--- Excerpted text ---

Cigarette smoking, N-acetyltransferase 2 acetylation status, and bladder cancer risk: a case-series meta-analysis of a gene-environment interaction

Abstract

Tobacco use is an established cause of bladder cancer. The ability to detoxify aromatic amines, which are present in tobacco and are potent bladder carcinogens, is compromised in persons with the N-acetyltransferase 2 slow acetylation polymorphism. The relationship of cigarette smoking with bladder cancer risk therefore has been hypothesized to be stronger among slow acetylators. The few studies to formally explore such a possibility have produced inconsistent results, however. To assess this potential gene-environment interaction in as many bladder cancer studies as possible and to summarize results, we conducted a meta-analysis using data from 16 bladder cancer studies conducted in the general population (n = 1999 cases), Most had been conducted in European countries. Because control subjects were unavailable for a number of these studies, we used a case-series design, which can be used to assess multiplicative gene-environment interaction without inclusion of control subjects. A case-series interaction odds ratio (OR) > 1.0 indicates that the relationship of cigarette smoking and bladder cancer risk is stronger among slow acetylators as compared with rapid acetylators. We observed an interaction between smoking and N-acetyltransferase 2 slow acetylation (OR, 1.3; 95% confidence interval, 1.0-1.6) that was somewhat stronger when analyses were restricted to studies conducted in Europe (OR, 1.5; confidence interval, 1.1-1.9), a pooling that included nearly 80% of the collected data. Using the predominantly male European study population and assuming a 2.5-fold elevation in bladder cancer risk from smoking, we estimated that the population attributable risk percent was 35% for slow acetylators who had ever smoked and 13% for rapid acetylators who had ever smoked. These results suggest that the relationship of smoking and bladder cancer is stronger among slow acetylators than among rapid acetylators.

---

Assigned task 1: Condense the paragraph of the bladder cancer abstract that opens "Tobacco use is an established cause" into a brief bulleted list that keeps its main facts.
Assigned task 2: In the bladder cancer abstract, what interaction odds ratio was found when the analysis was limited to studies conducted in Europe?
The entries after this point are separate material with no connection to the bladder cancer abstract.

--- Records provided ---

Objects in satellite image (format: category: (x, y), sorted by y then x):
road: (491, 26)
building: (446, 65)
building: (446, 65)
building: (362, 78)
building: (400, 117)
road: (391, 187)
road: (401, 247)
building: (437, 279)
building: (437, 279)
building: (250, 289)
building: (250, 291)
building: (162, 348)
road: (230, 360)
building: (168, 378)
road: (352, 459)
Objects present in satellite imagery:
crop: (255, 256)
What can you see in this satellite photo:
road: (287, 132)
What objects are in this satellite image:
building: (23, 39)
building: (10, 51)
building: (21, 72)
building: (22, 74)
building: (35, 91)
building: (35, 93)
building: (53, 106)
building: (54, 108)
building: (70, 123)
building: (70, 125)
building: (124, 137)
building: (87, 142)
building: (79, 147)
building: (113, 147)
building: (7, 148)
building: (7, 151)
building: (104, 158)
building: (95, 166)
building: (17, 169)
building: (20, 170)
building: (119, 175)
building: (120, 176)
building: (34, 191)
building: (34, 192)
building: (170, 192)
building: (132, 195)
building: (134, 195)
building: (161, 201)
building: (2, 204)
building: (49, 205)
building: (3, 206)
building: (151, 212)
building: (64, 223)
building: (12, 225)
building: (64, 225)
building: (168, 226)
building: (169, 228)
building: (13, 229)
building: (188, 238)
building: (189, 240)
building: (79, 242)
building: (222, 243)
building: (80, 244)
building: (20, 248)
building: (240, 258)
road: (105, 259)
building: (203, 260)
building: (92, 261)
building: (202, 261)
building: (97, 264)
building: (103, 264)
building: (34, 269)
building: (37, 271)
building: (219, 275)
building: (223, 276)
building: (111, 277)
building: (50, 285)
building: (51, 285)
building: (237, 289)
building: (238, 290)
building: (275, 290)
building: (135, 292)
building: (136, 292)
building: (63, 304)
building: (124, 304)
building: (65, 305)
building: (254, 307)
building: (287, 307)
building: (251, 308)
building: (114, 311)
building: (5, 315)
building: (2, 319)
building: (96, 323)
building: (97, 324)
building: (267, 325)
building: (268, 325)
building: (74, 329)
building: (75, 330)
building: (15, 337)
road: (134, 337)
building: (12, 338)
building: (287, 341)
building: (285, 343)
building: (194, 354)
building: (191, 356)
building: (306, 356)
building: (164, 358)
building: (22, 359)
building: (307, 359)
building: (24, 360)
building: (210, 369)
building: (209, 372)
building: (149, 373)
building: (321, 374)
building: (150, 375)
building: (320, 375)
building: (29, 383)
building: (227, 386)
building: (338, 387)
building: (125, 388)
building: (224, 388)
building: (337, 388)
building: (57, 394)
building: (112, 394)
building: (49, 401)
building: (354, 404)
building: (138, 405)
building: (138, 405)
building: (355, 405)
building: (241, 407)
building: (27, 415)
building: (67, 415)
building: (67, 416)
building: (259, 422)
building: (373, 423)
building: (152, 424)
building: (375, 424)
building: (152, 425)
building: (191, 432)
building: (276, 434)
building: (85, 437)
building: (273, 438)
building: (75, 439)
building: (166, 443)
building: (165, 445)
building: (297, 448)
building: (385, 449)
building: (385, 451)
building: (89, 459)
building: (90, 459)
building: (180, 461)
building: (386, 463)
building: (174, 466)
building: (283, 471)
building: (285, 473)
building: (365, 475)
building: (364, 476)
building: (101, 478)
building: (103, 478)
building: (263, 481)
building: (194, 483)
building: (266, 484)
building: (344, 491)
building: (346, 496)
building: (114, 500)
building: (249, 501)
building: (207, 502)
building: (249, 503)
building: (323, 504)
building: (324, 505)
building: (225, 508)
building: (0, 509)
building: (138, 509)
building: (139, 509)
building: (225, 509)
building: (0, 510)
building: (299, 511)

---

Task output 1:
- Tobacco use causes bladder cancer. Tobacco contains aromatic amines, which are potent bladder carcinogens. People with the N-acetyltransferase 2 slow acetylation polymorphism are less able to detoxify these amines.
- Smoking was therefore hypothesized to raise bladder cancer risk more in slow acetylators. Earlier studies gave inconsistent results.
- A meta-analysis pooled 16 general-population bladder cancer studies with 1999 cases, most of them from Europe.
- Control subjects were unavailable for several studies, so the analysis used a case-series design. This design can assess multiplicative gene-environment interaction without controls. An odds ratio (OR) above 1.0 means the smoking link is stronger in slow acetylators.
- The interaction OR was 1.3 (95% CI, 1.0-1.6) overall. In the European studies, which held nearly 80% of the data, it was 1.5 (CI, 1.1-1.9).
- The estimate assumed a 2.5-fold smoking risk in the mostly male European population. On that basis, the population attributable risk percent was 35% for slow acetylators who had ever smoked and 13% for rapid acetylators who had ever smoked.
- Conclusion: smoking appears more strongly related to bladder cancer in slow acetylators than in rapid acetylators.

Task output 2: An odds ratio of 1.5, with a confidence interval of 1.1-1.9.